Task directions: Swap each occurrence of "phylum" in the entries below for "division", and leave everything else unchanged. Omit the pictures from the reproduced lines.

[Stored items]
———

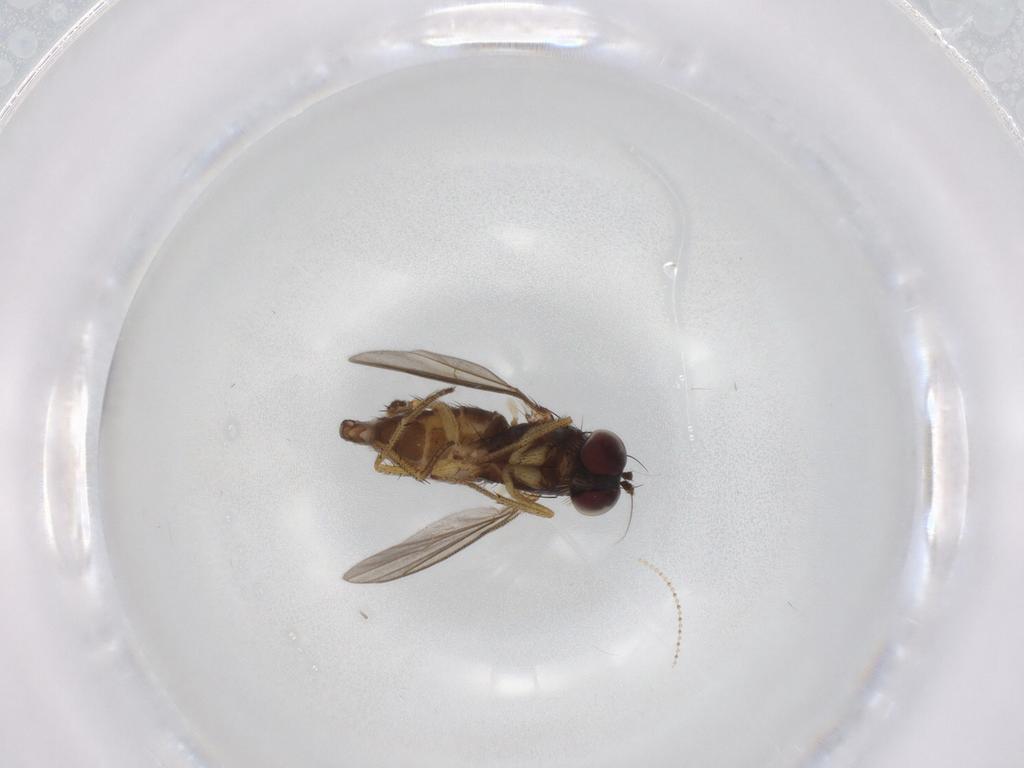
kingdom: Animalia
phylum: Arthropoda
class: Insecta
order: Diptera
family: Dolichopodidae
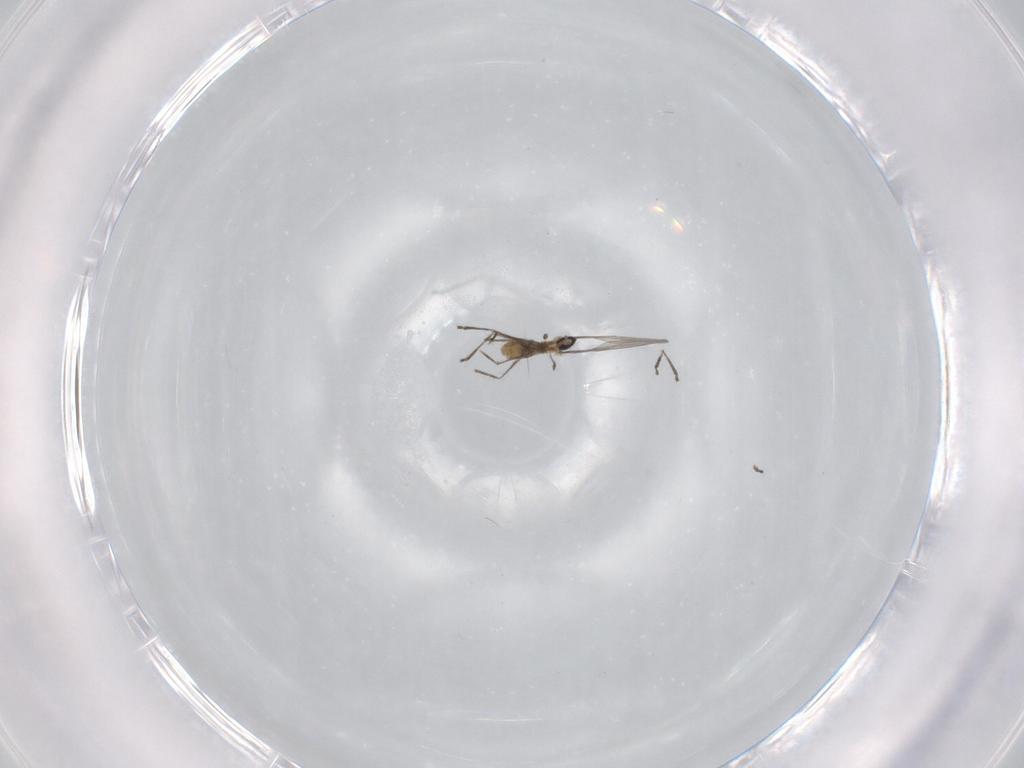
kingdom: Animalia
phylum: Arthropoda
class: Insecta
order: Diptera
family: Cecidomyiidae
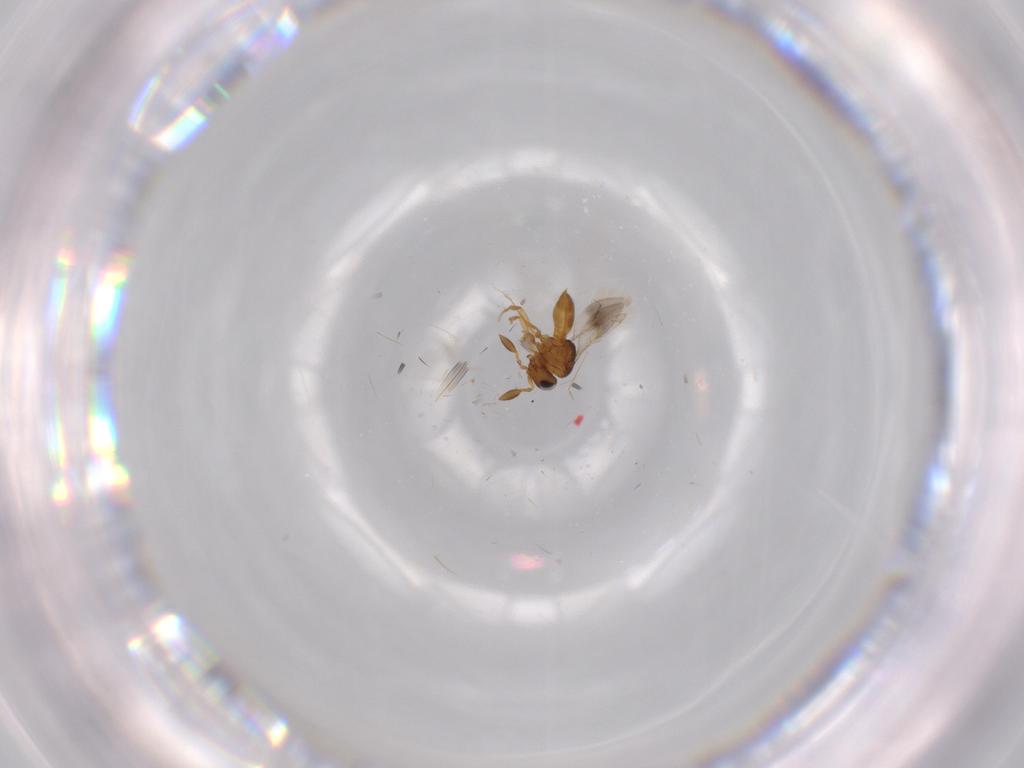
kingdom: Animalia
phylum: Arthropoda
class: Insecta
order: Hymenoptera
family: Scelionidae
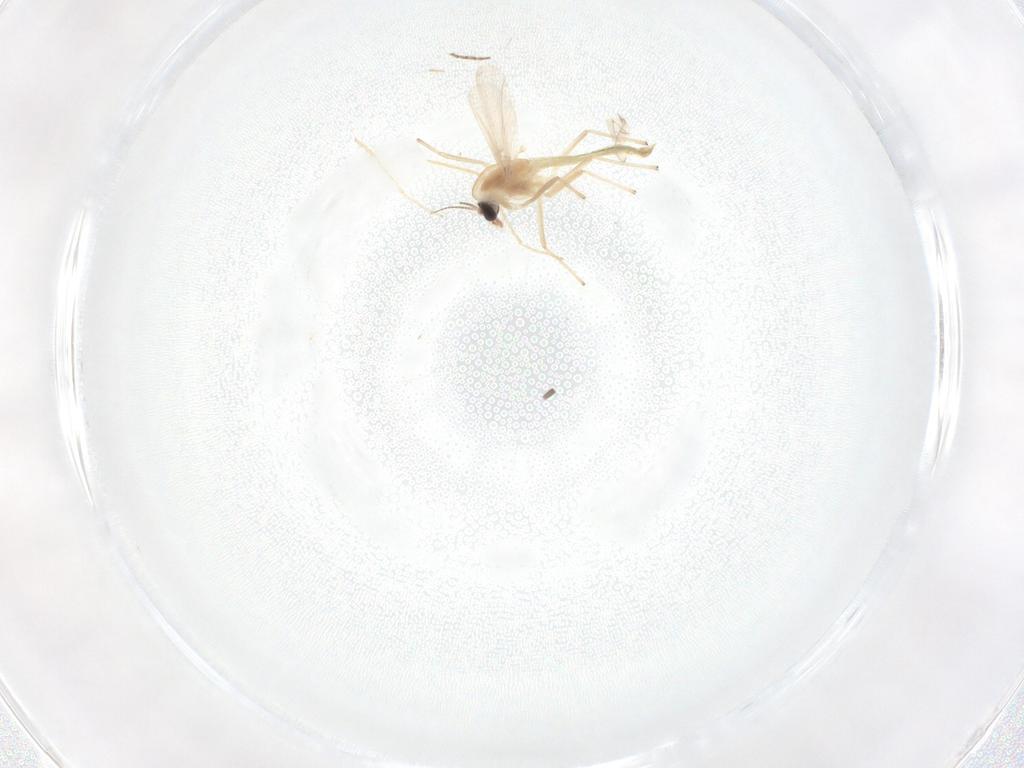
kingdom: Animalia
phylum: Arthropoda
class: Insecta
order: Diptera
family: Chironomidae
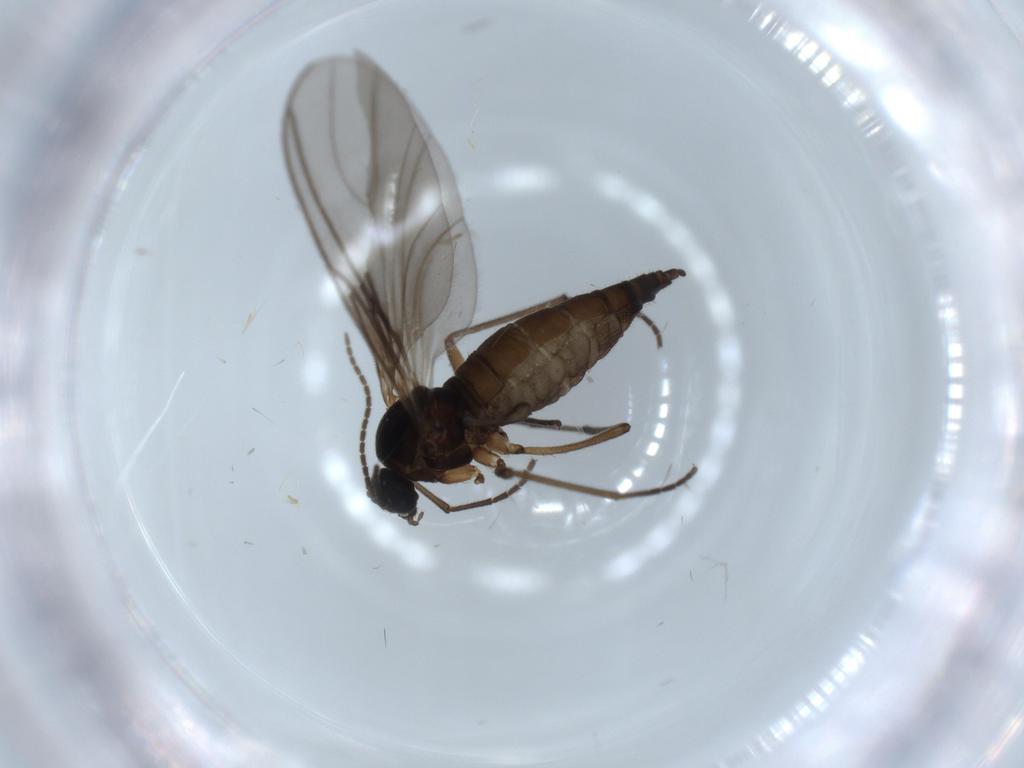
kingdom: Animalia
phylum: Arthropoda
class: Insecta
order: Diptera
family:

———

Solution below:
kingdom: Animalia
division: Arthropoda
class: Insecta
order: Diptera
family: Dolichopodidae
kingdom: Animalia
division: Arthropoda
class: Insecta
order: Diptera
family: Cecidomyiidae
kingdom: Animalia
division: Arthropoda
class: Insecta
order: Hymenoptera
family: Scelionidae
kingdom: Animalia
division: Arthropoda
class: Insecta
order: Diptera
family: Chironomidae
kingdom: Animalia
division: Arthropoda
class: Insecta
order: Diptera
family:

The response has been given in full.